In a tweet, Kendle announced he would return for his senior season at UCI.

“For those that know me best, I am an all-in guy,” he wrote. “It is not right for the Cardinals to have my body and mind but not my heart and soul.”

With Kendle back in the fold, UCI now will return all of its regulars from a team that went 38-17 and was arguably the biggest snub from the NCAA Tournament. The Anteaters will also get back infielder Woody Hadeen, who missed the 2023 season due to injury. UCI had the highest-scoring offense in the Big West, averaging 8.11 runs per game, and should again have the league’s best lineup. UCI will need some new pitchers to step up, but the Anteaters again look like they’ll be dangerous in the Big West and beyond in 2024.
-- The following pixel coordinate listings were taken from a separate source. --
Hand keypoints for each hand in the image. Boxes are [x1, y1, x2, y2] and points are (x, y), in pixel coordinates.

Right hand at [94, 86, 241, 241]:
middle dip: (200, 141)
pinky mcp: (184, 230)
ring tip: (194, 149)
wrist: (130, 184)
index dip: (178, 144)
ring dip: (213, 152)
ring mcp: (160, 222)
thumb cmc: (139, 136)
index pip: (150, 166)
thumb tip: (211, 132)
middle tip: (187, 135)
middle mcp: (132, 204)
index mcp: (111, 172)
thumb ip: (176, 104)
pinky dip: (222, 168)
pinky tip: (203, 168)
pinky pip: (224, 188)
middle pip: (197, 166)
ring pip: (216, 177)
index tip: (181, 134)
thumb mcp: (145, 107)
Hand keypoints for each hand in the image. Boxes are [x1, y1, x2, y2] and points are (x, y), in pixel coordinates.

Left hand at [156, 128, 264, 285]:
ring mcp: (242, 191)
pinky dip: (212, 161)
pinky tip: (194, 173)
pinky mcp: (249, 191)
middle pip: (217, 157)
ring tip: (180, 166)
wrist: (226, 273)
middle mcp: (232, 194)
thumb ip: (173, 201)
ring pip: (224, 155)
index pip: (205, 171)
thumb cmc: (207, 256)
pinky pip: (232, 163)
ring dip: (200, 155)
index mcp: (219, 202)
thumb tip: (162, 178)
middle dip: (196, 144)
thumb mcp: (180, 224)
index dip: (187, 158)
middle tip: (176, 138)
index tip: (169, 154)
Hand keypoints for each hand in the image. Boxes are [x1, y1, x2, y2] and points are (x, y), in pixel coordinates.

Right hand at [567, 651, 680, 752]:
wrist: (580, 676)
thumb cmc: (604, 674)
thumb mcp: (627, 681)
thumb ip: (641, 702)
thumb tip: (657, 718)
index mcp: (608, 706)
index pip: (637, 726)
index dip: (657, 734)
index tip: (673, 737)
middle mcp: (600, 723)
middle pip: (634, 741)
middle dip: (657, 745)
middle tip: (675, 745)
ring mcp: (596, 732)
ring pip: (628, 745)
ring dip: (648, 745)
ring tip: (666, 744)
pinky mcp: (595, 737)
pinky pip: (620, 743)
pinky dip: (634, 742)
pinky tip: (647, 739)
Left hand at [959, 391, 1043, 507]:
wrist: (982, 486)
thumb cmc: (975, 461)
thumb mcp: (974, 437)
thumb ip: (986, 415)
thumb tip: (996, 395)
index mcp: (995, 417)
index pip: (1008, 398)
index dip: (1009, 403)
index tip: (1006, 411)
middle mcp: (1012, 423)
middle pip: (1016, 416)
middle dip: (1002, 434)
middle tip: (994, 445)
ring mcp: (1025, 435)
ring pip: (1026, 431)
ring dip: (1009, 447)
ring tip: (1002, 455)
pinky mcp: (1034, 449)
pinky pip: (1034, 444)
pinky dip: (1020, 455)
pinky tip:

Tanner Witt Returns To Texas

Witt not signing at the deadline was no surprise. He wasn’t drafted until the Orioles picked him in the 18th round after missing nearly all of the season as he recovered from Tommy John surgery, an instant indication that he was likely to be back in Austin in 2024. Then, a day after the draft, he tweeted that he intended to return to Texas, saying he had unfinished business with the Longhorns.

Still, Witt is this year’s most notable unsigned drafted college player. He was voted a Preseason All-American by MLB scouting directors and while his stuff wasn’t quite the same in his initial return to the mound, with six more months of recovery from surgery, he should be ready to lead the Texas rotation.

The Longhorns should have one of the best 1-2 punches at the top of their rotation with Witt and righthander Lebarron Johnson Jr. Texas this spring went 42-22, won the Big 12 and was a win away from the CWS. With those righthanders at the front of the rotation in 2024, the Longhorns look like they’ll again be primed for a big season.